Most of the Chichi Jima Flyboys fought and died during the worst killing month in the history of all warfare-a thirty-day period in February and March of 1945 when the dying in WWII reached its climax. If you look at a graph charting casualties over the four years of the Pacific war, you will see the line jump dramatically beginning with the battle of Iwo Jima and the Flyboys' assaults against mainland Japan. And few realize the U.S. killed more Japanese civilians than Japanese soldiers and sailors. This was war at its most disturbing intensity.
It was a time of obscene casualties, a time when grandparents burned to death in cities aflame, and kamikaze sons swooped out of the sky to immolate themselves against American ships. It was the time of the worst battle in the history of the United States Marine Corps, the most decorated month in U.S. history, a valorous and brutish time of all-out slaughter.
By February of 1945, logical, technocratic American military experts had concluded that Japan was beaten. Yet the empire would not surrender. Americans judged the Japanese to be "fanatic" in their willingness to fight with no hope of victory. But Japan was not fighting a logical war. Japan, an island nation, existed in its own moral universe, enclosed in a separate ethical biosphere. Japanese leaders believed that "Japanese spirit" was the key to beating back the barbarians at their door. They fought because they believed they could not lose.
And while America cheered its flyers as its best and brightest, the Japanese had a very different view of those who wreaked havoc from the skies. To them, airmen who dropped napalm on defenseless civilians living in paper houses were the nonhuman devils.
This is a story of war, so it is a story of death. But it is not a story of defeat. I have tracked down the eight Flyboys' brothers and sisters, girlfriends, and aviator buddies who drilled and drank with them. Their relatives and friends gave me photos, letters, and medals. I have scoured yearbooks, logbooks, and little black books to find out who they were and what they mean to us today. I read and reread six thousand pages of trial documents and conducted hundreds of interviews in the U.S. and Japan.
The families and friends of the Flyboys could only tell me so much. Their hometown buddies and relatives had stories of their youth and enlistment. Their military comrades had remembrances from training camp up until they disappeared. But none of them-not even the next of kin or the bunkmates who served in the Pacific with them-knew exactly what happened to these eight on Chichi Jima. It was all a dark hole, an unfathomable secret.

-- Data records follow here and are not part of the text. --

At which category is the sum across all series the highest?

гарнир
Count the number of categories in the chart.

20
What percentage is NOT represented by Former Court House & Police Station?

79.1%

In Japan, some knew, but they had kept their silence. I met Japanese soldiers who knew the Flyboys as prisoners. I heard stories about how they were treated, about their interrogations, about how some of the Flyboys had lived among their captors for weeks. I met soldiers who swapped jokes with them, who slept in the same rooms.

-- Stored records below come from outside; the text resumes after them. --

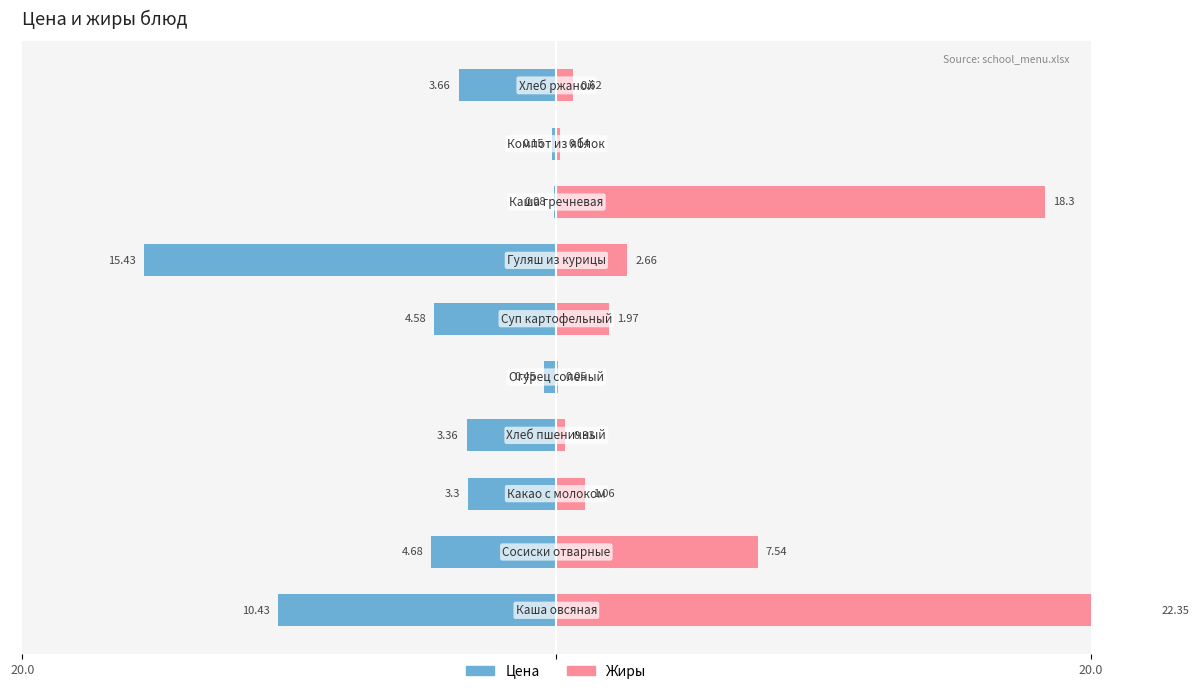

How many bars are there in total?

20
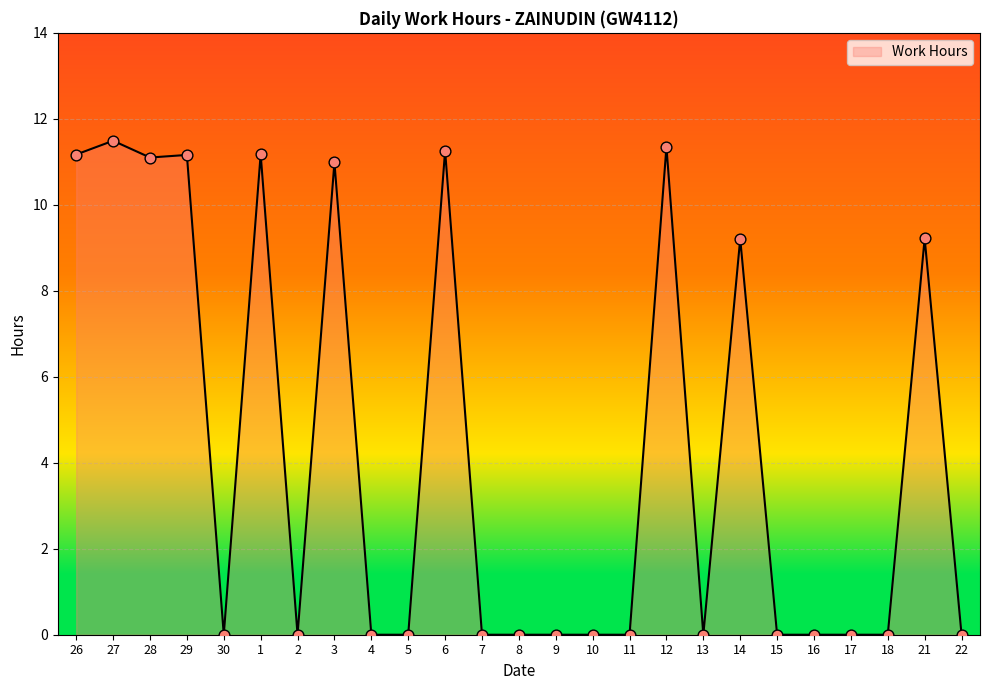

Between 9 and 28, which is larger?

28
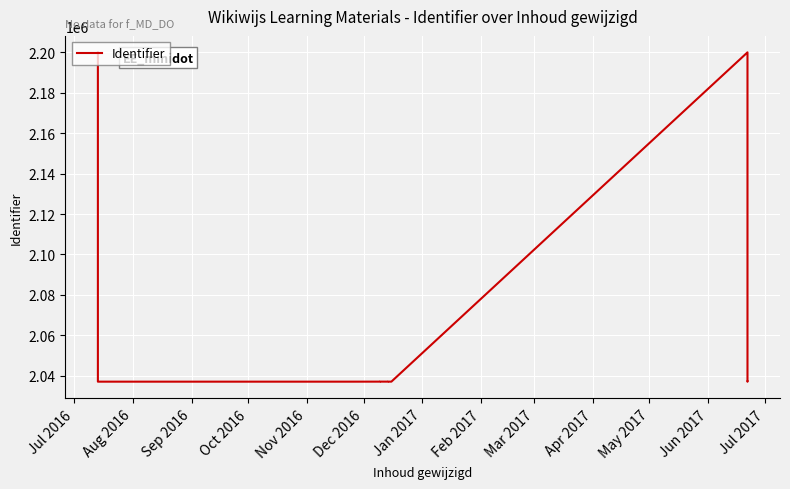

Where is the first local minimum?

Aug 2016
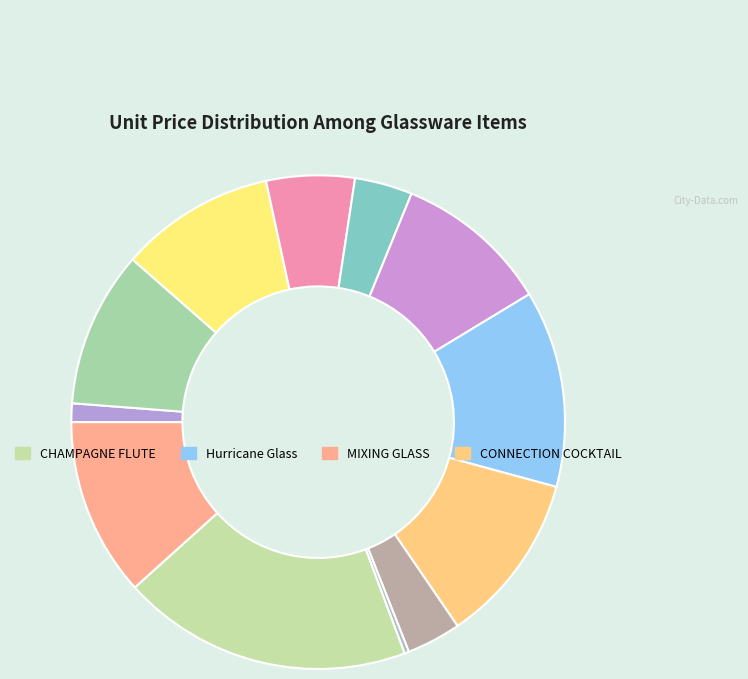

How many slices are in this pie chart?

12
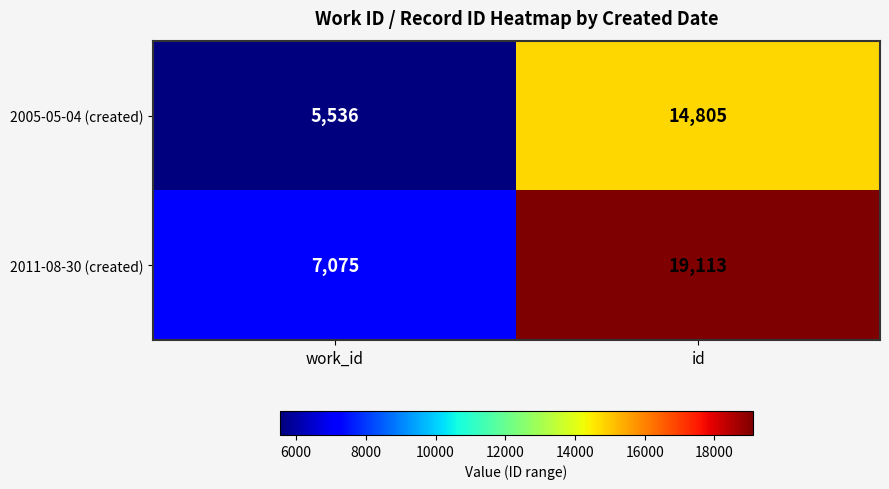

Which series has the largest range (max minus min)?

2011-08-30 (created)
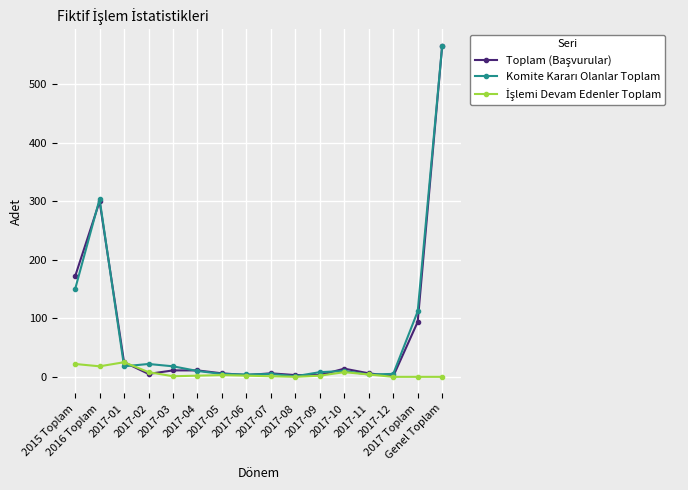

List the series in order of their peak value, lowest first.

İşlemi Devam Edenler Toplam, Toplam (Başvurular), Komite Kararı Olanlar Toplam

And I ventured to Chichi Jima. Chichi Jima is part of an island chain due south of Tokyo the Japanese call the Ogasawara Islands. On English maps the chain is called the Bonin Islands. The name Bonin is a French cartographer's corruption of the old Japanese word munin, which means "no man." These islands were uninhabited for most of Japan's existence. They literally contained "no peoples" or "no mans." So Bonin translates loosely into English as No Mans Land.
I hacked through forest growth in No Mans Land to uncover the last days of the Flyboys. I stood on cliffs with Japanese veterans who pointed to where they saw the Flyboys parachute into the Pacific. I strode where Flyboys had walked. I heard from eyewitnesses who told me much. Others revealed a great deal by refusing to tell me anything.
Eventually, I understood the facts about what happened to Dick, Marve, Glenn, Grady, Jimmy, Floyd, Warren Earl, and the Unknown Airman. I comprehended the "what" of their fates.
But to determine the "why" of their story, I had to embark upon another journey. A trip back in time, back 149 years, to another century. Back to when the first American military men walked in No Mans Land.